Micronesian mythology refers to the traditions of the people of Micronesia, a region in the southwestern Pacific Ocean in a region known as Oceania. Several island groups, including the Caroline Islands, the Marshall Islands, the Mariana Islands, and the Gilbert Islands. Traditional beliefs declined and changed with the arrival of Europeans in the 1520s. A single belief system does not exist on the islands of Micronesia because each island has its mythological beings. Most of the gods, guardians, and spirits in these beliefs are considered human, and some are described as simple, such as Tiktaalik, a fish god. Others are described as more complex, such as Leelawela, who is both the creator and the destroyer. Others are more difficult to classify, such as Iokwe, who is larger than an entire island. The mythology of the Northern Islands is described as having the most intricate myths. Several of these myths are well known in local lore.
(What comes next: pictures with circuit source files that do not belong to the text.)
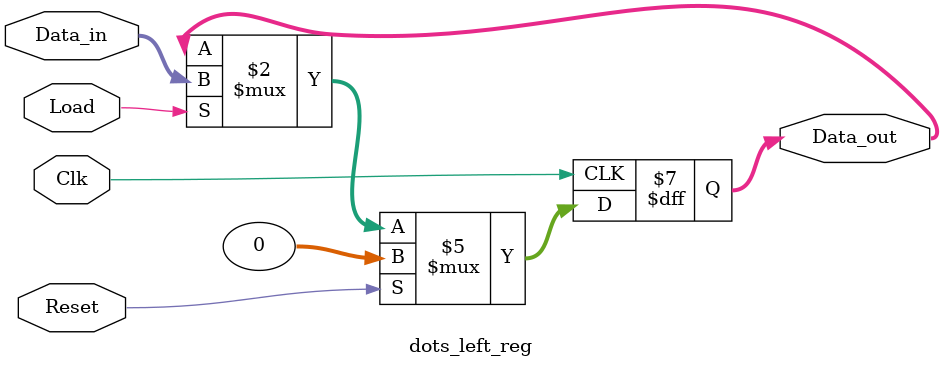
<source format=sv>
module dots_left_reg (input Clk, Reset, Load,
					input [31:0] Data_in,
					output logic [31:0] Data_out
);

			always_ff @(posedge Clk)
			begin
				if(Reset)
					Data_out <= 32'b0;
				else if(Load)
					Data_out <= Data_in;
			end
					
endmodule
</source>
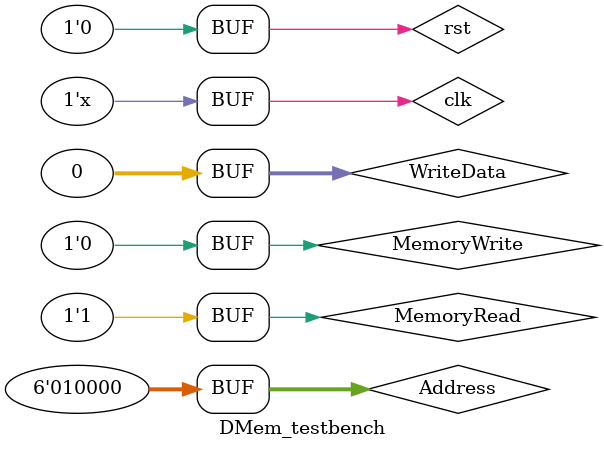
<source format=v>
`timescale 1ns / 1ps


module DMem_testbench(
    );
    parameter BITSIZE = 32;
    parameter MEMSIZE = 64;
    reg [$clog2(MEMSIZE)-1:0] Address;
    reg [BITSIZE-1:0] WriteData;
    reg MemoryRead, MemoryWrite;
    wire [BITSIZE-1:0] ReadData;
    reg clk, rst;
    
    Data_Memory DMEM_TEST(.Address(Address), .WriteData(WriteData), .MemoryRead(MemoryRead), .MemoryWrite(MemoryWrite), .ReadData(ReadData), .clk(clk), .rst(rst));
    
    always #50 clk = ~clk;
    
    initial
    begin
    clk=0;
    rst=1;
    Address=5'b00000;
    WriteData=32'b0000_0000_0000_0000_0000_0000_0000_0000;
    MemoryRead=0;
    MemoryWrite=0;
    #50 rst=0;MemoryRead=1;Address=5'b00001;
    #100 Address=5'b00010;
    #100 Address=5'b00100;
    #100 Address=5'b01000;
    #100 Address=5'b10000;
    #100 MemoryRead=0;MemoryWrite=1;Address=5'b00001;
    #100 Address=5'b00010;
    #100 Address=5'b00100;
    #100 Address=5'b01000;
    #100 Address=5'b10000;
    #100 MemoryRead=1;MemoryWrite=0;Address=5'b00001;
    #100 Address=5'b00010;
    #100 Address=5'b00100;
    #100 Address=5'b01000;
    #100 Address=5'b10000;
    end
endmodule

</source>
Micronesians are, in fact, the result of a melting pot of cultures and ethnicities over the centuries. Although English is the official language, there are still no less than eight main languages used on the islands today. What all these cultural variants have in common is the organization of life around the pillar of the clan, the extended family. Despite the evolution towards more modern society, this pillar is still essential in the local culture. The land part of Micronesian mythology has some legends facets:
Most Micronesian myths tell of the creation of the world and include numerous explanations as to why the world is set up as it is. Some myths relate how the world was created. At one point, the ancestors of the Micronesians lived on a whale and man. Because of the indigenous hunter-gatherer lifestyle, a small number of Micronesians had domesticated human beings in this place called Tautaha. When people wanted to go hunting, they would mount a female and bring her back to the cave. During the hunt, a male would be mounted on a female. Sometimes they would kill the animals and then eat the flesh and hide the bones, and sometimes they would be scavengers, raiding for the bones. In some myths, the ancestors of the Micronesians create the first humans.